TASKS:
(1) In the Leong Mun Wai profile, which university in Japan did he study economics at?
(2) Copy out the part of the Leong Mun Wai profile that starts at the words "Leong Mun Wai" and stops after the words "School in 1992.".

Leong Mun Wai (; born 1959) is a Singaporean politician and business executive. A member of the opposition Progress Singapore Party (PSP), he has been a Non-Constituency Member of Parliament of the 14th Parliament of Singapore since 2020.

Education
Leong was educated at Raffles Institution in the 1970s. He was awarded an Overseas Merit Scholarship by the Singapore Government in 1979 to study economics at Hitotsubashi University in Japan. Leong furthered his education and obtained a Master of Science degree in management from London Business School in 1992.

Career 
Leong began his career in 1986 with the Government of Singapore Investment Corporation and subsequently worked with global investment banks in Tokyo, London and Hong Kong, assisting more than 100 companies in their IPOs and fund raising. He returned to Singapore in 1997 to assume an appointment as Managing Director of OCBC Securities, a wholly owned subsidiary of OCBC Bank, and one of the leading securities and futures brokerage firms in Singapore. He is currently the Chief Executive Officer of his own private equity firm, Timbre Capital.

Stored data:
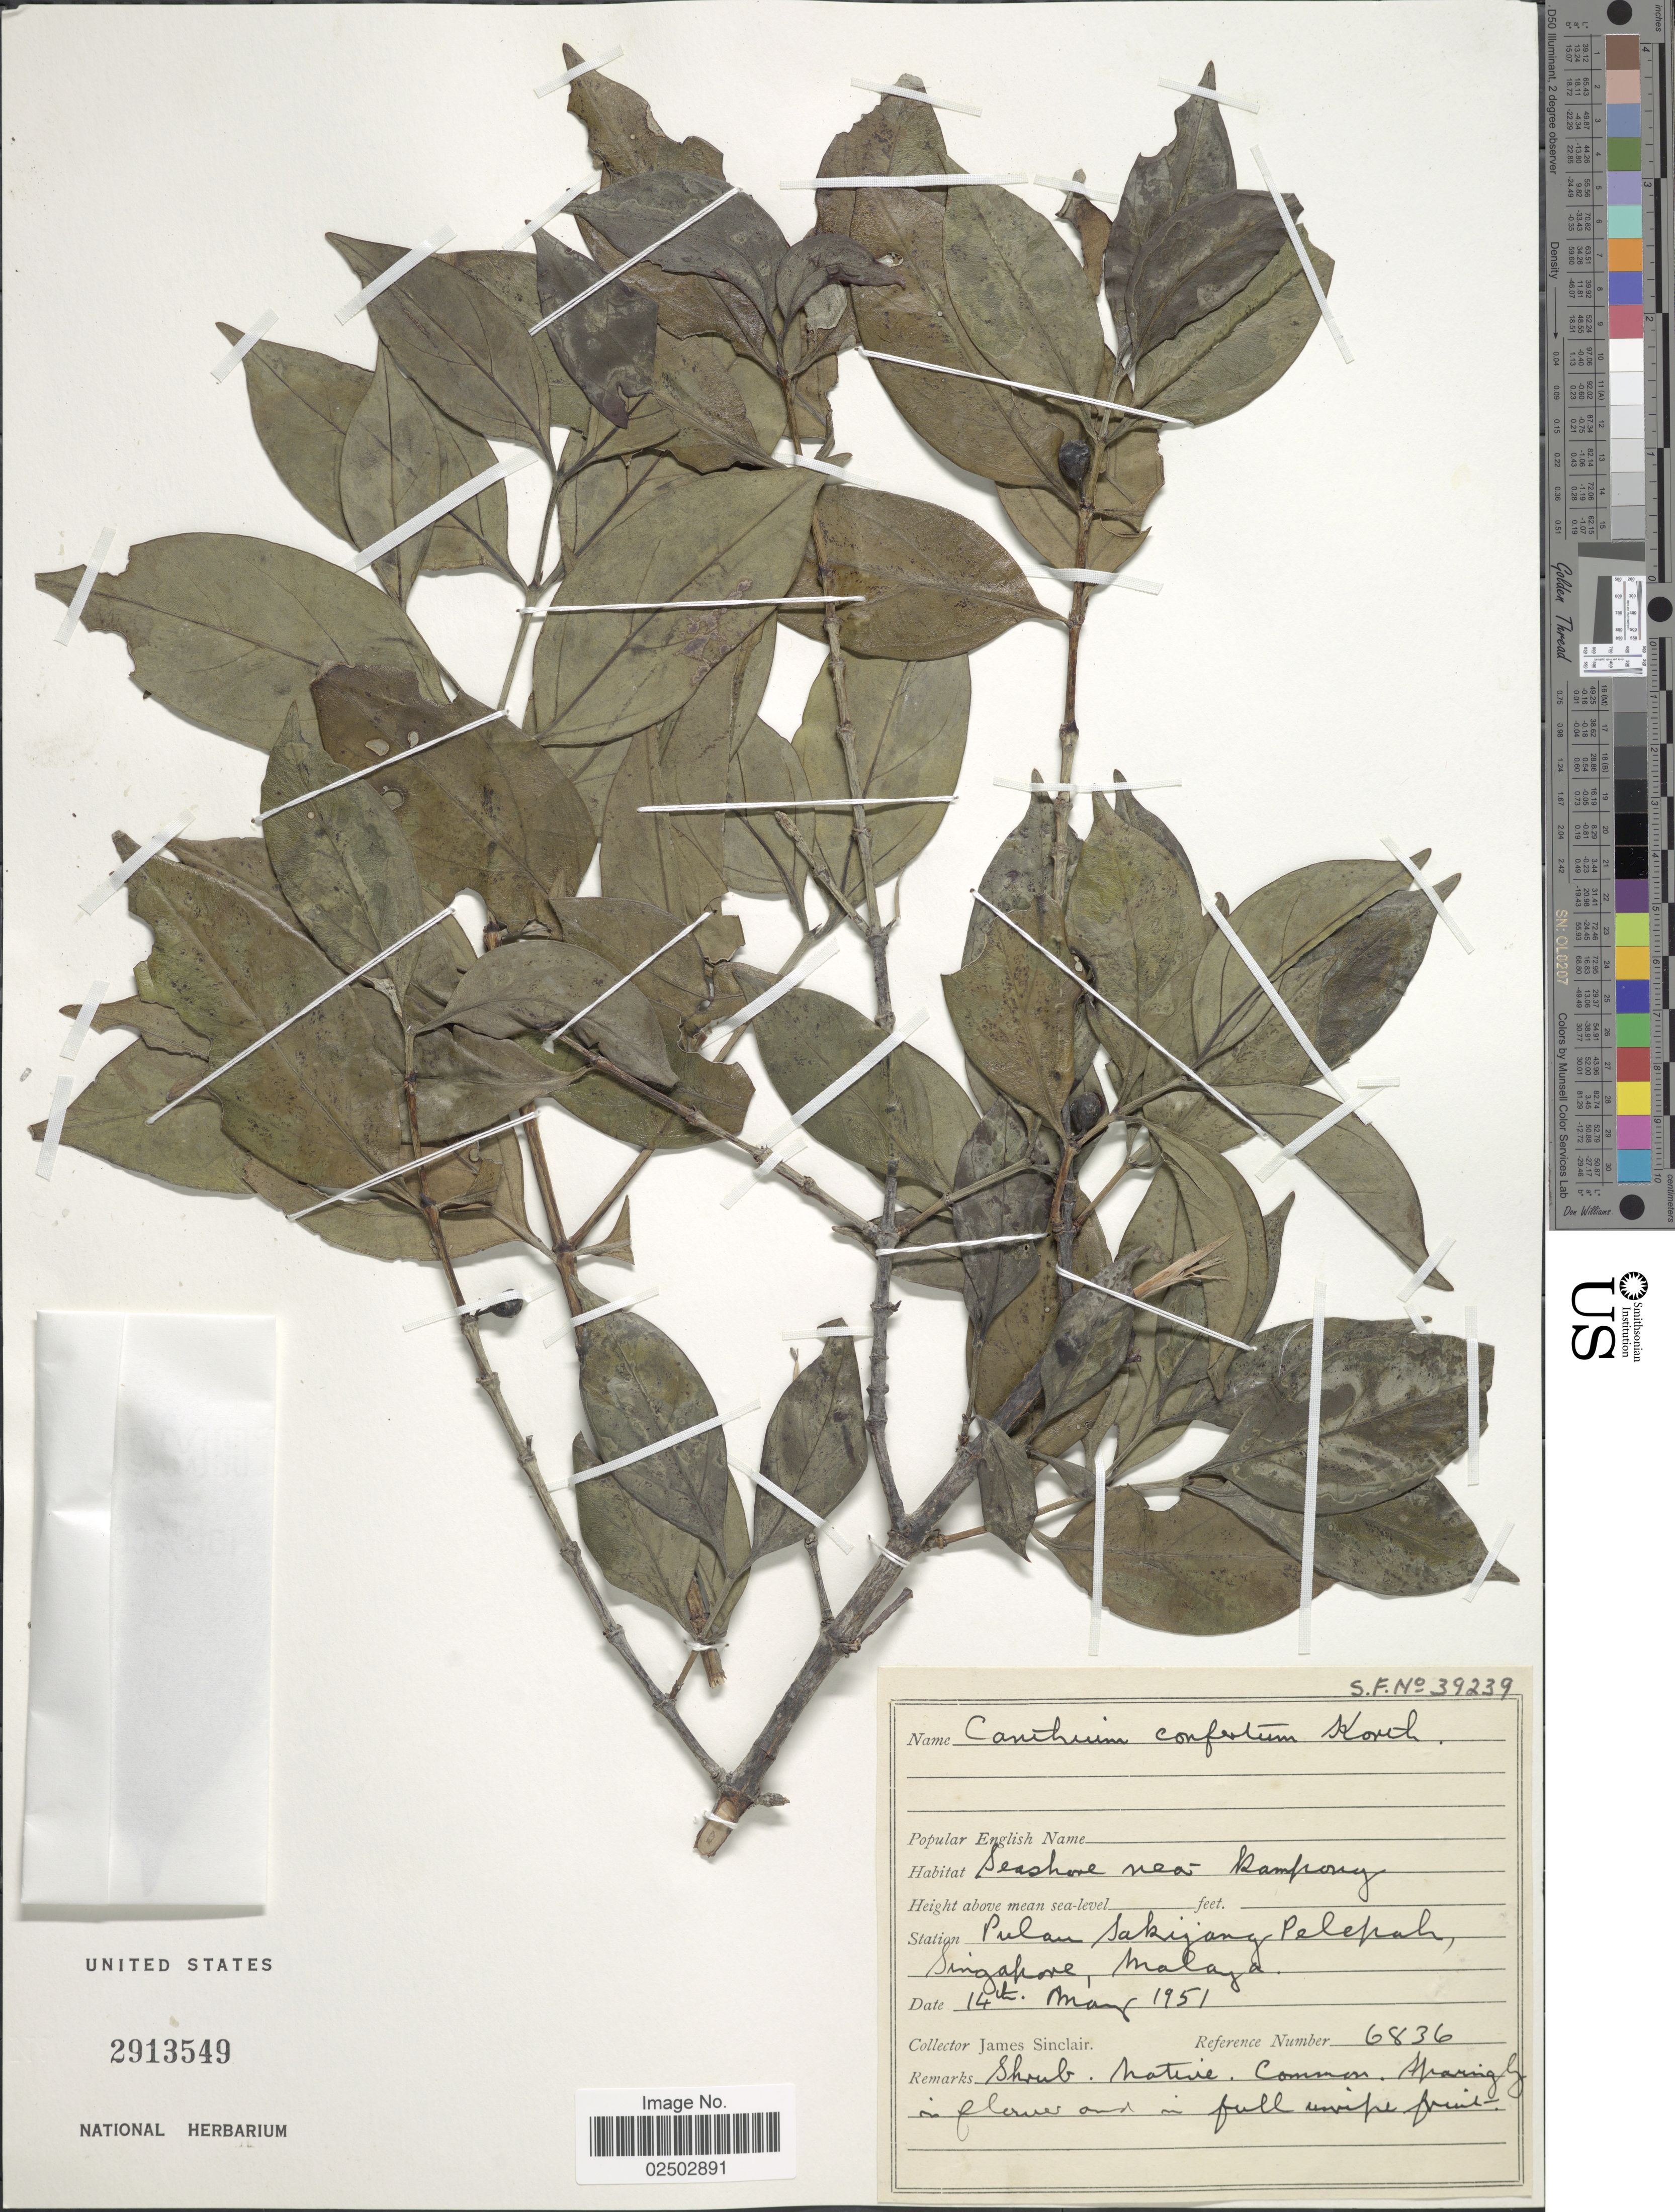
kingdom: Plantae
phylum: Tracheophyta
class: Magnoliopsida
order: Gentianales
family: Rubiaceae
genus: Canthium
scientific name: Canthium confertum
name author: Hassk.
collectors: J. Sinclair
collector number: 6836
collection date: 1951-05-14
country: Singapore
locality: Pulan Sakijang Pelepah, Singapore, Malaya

ANSWERS TO THE EXERCISE:
(1) Hitotsubashi University

(2)
Leong Mun Wai (; born 1959) is a Singaporean politician and business executive. A member of the opposition Progress Singapore Party (PSP), he has been a Non-Constituency Member of Parliament of the 14th Parliament of Singapore since 2020.

Education
Leong was educated at Raffles Institution in the 1970s. He was awarded an Overseas Merit Scholarship by the Singapore Government in 1979 to study economics at Hitotsubashi University in Japan. Leong furthered his education and obtained a Master of Science degree in management from London Business School in 1992.